O passado e o futuro
Por Alexandre Garcia
Em tempos de incertezas
sanitárias e políticas, tem sido muito comum a conclusão de que "sei que
estou certo e os outros estão errados”. Mas seria bom que se pensasse que
também os outros têm certeza de que estão certos e que eu estou errado. Ou seja,
cada um de nós é dono de sua própria verdade.
Existem verdades segundo o
cérebro de cada um. O sol nasceu hoje é uma verdade. Mas o sol nascerá amanhã,
já é uma verdade relativa.
Faço essa meditação de
quarentena, porque noto que além do surto do coronavírus, somos pacientes de um
surto de atividade de bolas de cristal.
O confinamento que nos
deixa mais isolados das conversas com os amigos, das palavras que nos chegam
aos ouvidos no elevador, na escada rolante, nos balcões das lojas, no ônibus,
nos deixa ouvindo apenas as nossas frases e as das redes sociais - a maior
parte com verbos no futuro. O presente já nos exauriu e saltamos em fuga
para o futuro, onde já nos contaram que haverá um “novo normal”.
Os profetas já revelaram
como será o nosso trabalho, como passaremos a jantar, como nos divertiremos.
Imagino se as pessoas que escrevem artigos sérios sobre isso, ou concedem
sérias e longas entrevistas sobre o novo normal, se estão realmente falando
sério ou se estão se divertindo com a nossa ingenuidade.

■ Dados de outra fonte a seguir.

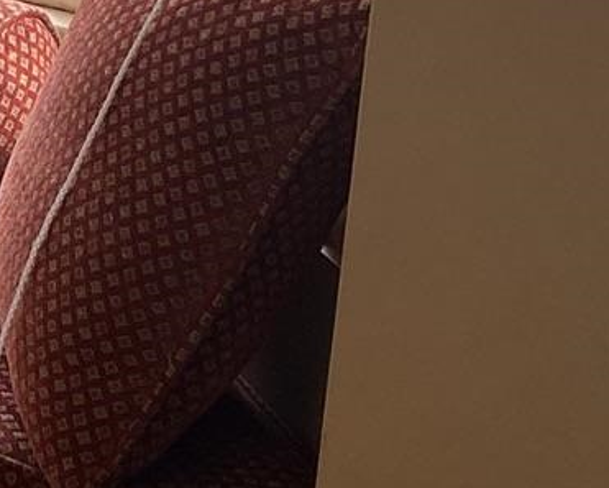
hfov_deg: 11.0
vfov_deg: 10.9
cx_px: -985
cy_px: -59
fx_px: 2524
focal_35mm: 140
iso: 50
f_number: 1.8
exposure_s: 1/122
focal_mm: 4.25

Já previram que
chegará logo uma vacina e até quem vai ganhar a próxima eleição presidencial
americana.
Quanto mais Nostradamus é
o futurólogo, mais atenção passa a merecer da mídia que sente necessidade de
mudar de assunto, porque ninguém mais aguenta tanta notícia igual.
Mas o futuro real que nos
espera é o tempo presente dos desempregados, das empresas fechadas, das contas
públicas arrombadas, das novas corrupções viróticas e acusadoras perguntas que
nos esperam, sobre o passado: se tudo isso salvou vidas ou foi inútil.
No ano passado, a média
diária de mortes, segundo o Registro Civil, foi de 13.394; neste ano, baixou
para 12.559. Vamos ter um futuro de análise sobre o que passou; sobre o que
poderia ter sido feito e não foi; e sobre o que se fez e que não deveria.
Mesmo sem bola de cristal,
é possível prever que esses últimos meses serão ainda muito discutidos nos
próximos. Resta saber se teremos aprendido alguma coisa, para o futuro.